Cuando sabemos reconocer que es Dios quien nos visita en algún acontecimiento
de la vida, entonces comprendemos que nos salva: que da sentido a nuestra vida
y por eso esperanza.
Así,
el Adviento es tiempo de espera
cuando cada uno de nosotros se dispone interiormente a descubrir, en cada
acontecimiento de la vida, una visita
de Dios. Por eso, el Adviento nos
prepara a la Navidad, a la gran
visita de Dios a los hombres en Jesucristo.
Asombro
Entonces,
¿nos animamos a esperar? ¿Nos animamos a hacer la experiencia de estar atentos,
vigilantes a la llegada del que viene?
Pienso
que muchos esperamos la Navidad.
Muchos esperamos este tiempo del año, en que después de tantos trajines y
preocupaciones podemos unirnos a nuestras familias, amigos y seres queridos
para renovarnos en el amor que esta fiesta nos trae.
Por
un lado esperamos esta fiesta y su aroma a hogar, a familia y a amor. Y por
otro lado aunque esperamos la Navidad,
pienso que muchas veces no somos conscientes del gran don que Dios quiere hacernos en la Navidad. Esperamos, pero al mismo tiempo, a veces, no sabemos
esperar. O al menos, no esperamos que Dios nos salga al encuentro, pues en el
fondo nos parece difícil que Dios entre en nuestras vidas: “cuando el Hijo del hombre venga, ¿encontrará la fe sobre la tierra?(Lc 18,8b).
Muchas
veces hacemos nuestras las palabras de Isabel al recibir la visita de María: “¿Quién soy yo, para que la madre de mi
Señor venga a visitarme?” (cf. Lc
1,39-45).
Cuando
tomamos conciencia del gran don de
Dios en nuestra vida, a través de una persona, a través de un acontecimiento o
a través de una serena alegría, entonces nos preguntamos: ¿Quién soy yo, para que el Señor venga a visitarme? ¿Quién soy yo para
que Dios me haga este don? Entonces tratamos de hacernos “dignos” del don de Dios, tratamos de alguna manera de “merecer” el amor de Dios.
Pero
en realidad, en seguida nos damos cuenta de que no podemos merecer el amor de
Dios, y en realidad no podemos merecer el amor de ninguna persona, porque siempre
el amor es un regalo, es un don que
excede todo mérito previo. Lo único que podemos hacer ante el amor es asombrarnos y abrirnos
al don.
Y
entonces, cuando el amor recibido excede todo mérito, toda expectativa,
entonces la espera da paso al asombro.
Porque el amor es siempre más de lo que esperamos. Entonces se hace presente el
asombro ante el gran don del amor,
ante el gran don de una persona que
viene a visitarnos y por eso a salvarnos. El asombro ante la gran misericordia de Dios… Y cuando nos asombramos,
es decir, cuando tomamos conciencia de que lo recibido excede toda expectativa,
todo mérito, entonces somos salvados, porque nos damos cuenta de que el amor no
es algo que nos es debido sino que nos es regalado, algo que por un lado
anhelamos, pero al mismo tiempo excede todos nuestros anhelos.

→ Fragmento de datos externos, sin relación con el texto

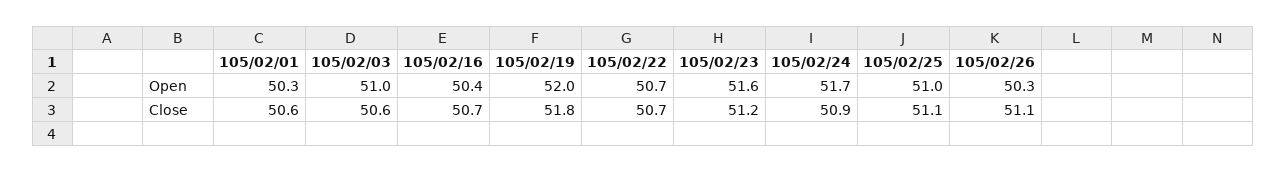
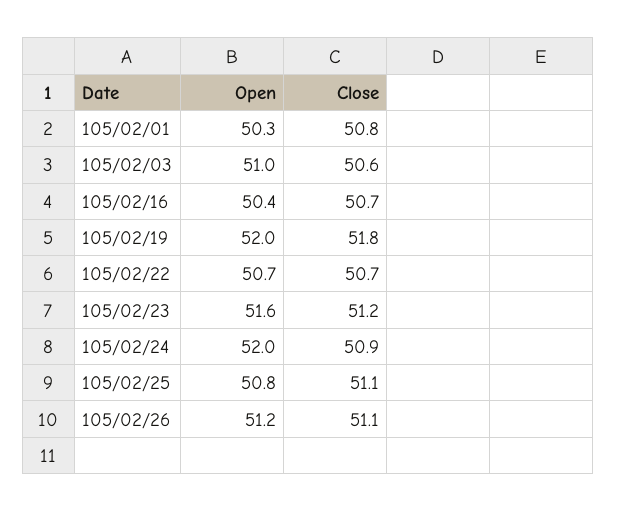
105/02/24, Open: 51.7 -> 52
105/02/25, Open: 51 -> 50.8
105/02/26, Open: 50.3 -> 51.2
105/02/01, Close: 50.6 -> 50.8

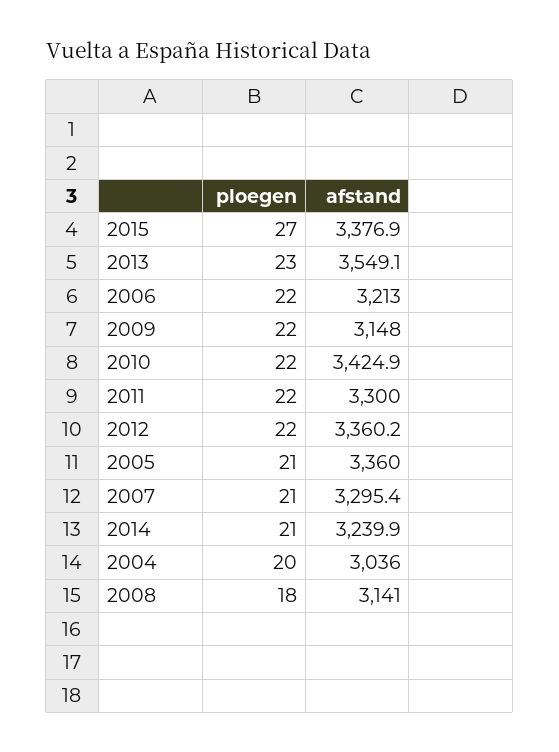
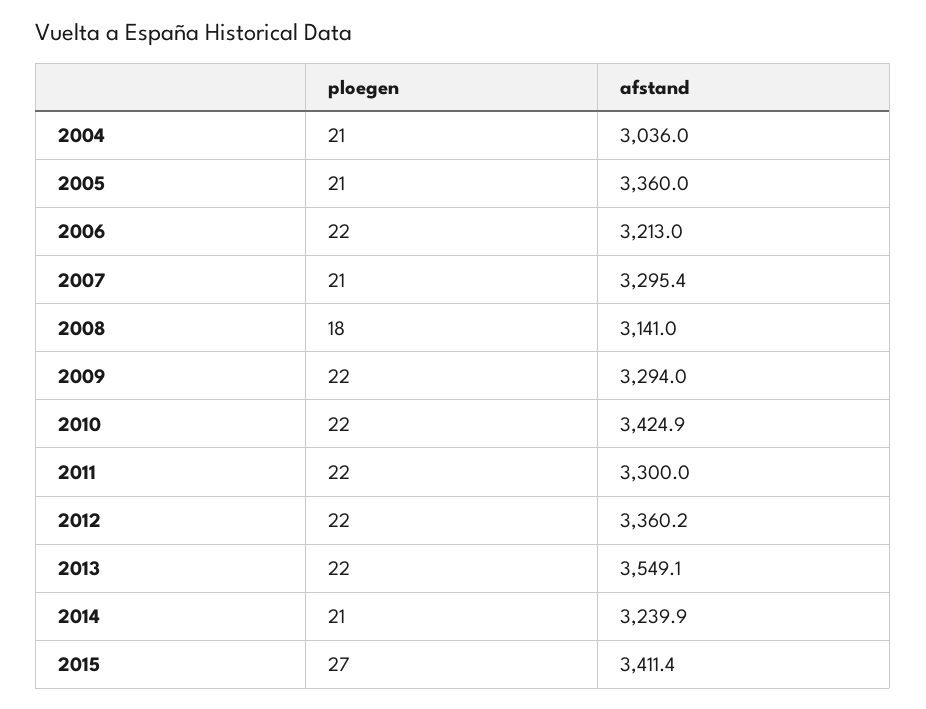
afstand, 2015: 3376.9 -> 3411.4
ploegen, 2013: 23 -> 22
afstand, 2009: 3148 -> 3294
ploegen, 2004: 20 -> 21

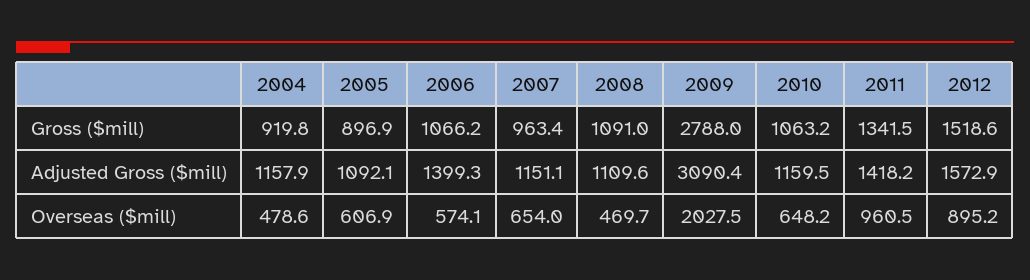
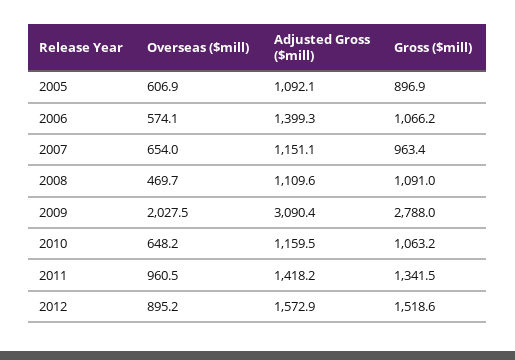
2004, Gross ($mill): 919.8 -> none
2004, Adjusted Gross ($mill): 1157.9 -> none
2004, Overseas ($mill): 478.6 -> none

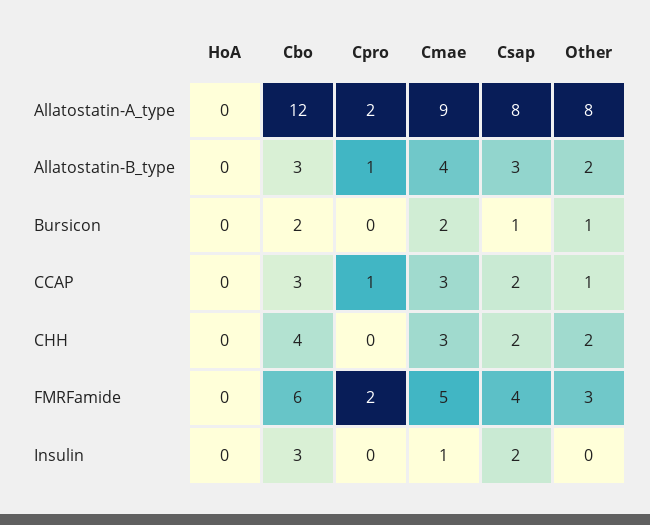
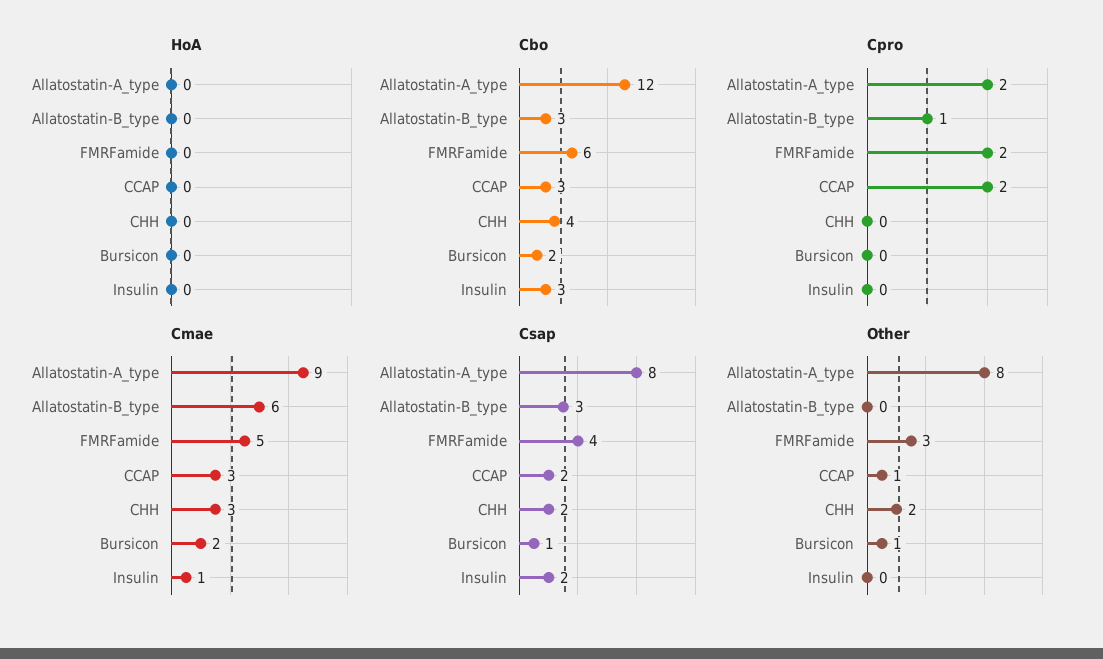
Cmae, Allatostatin-B_type: 4 -> 6
Other, Allatostatin-B_type: 2 -> 0
Cpro, CCAP: 1 -> 2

Pienso que, en parte, de eso se trata la Navidad, por un lado de la espera de un Salvador, y por otro lado, del asombro ante cómo Dios se hace presente en un Niño, cómo Dios se nos hace presente a través de tantos para que cada uno de nosotros lo experimente como el Dios-con-nosotros (cf. Mt 1,23). Esperemos la Navidad y dejémonos asombrar por este gran don: un Dios que se hace frágil y que nos ama en nuestra fragilidad.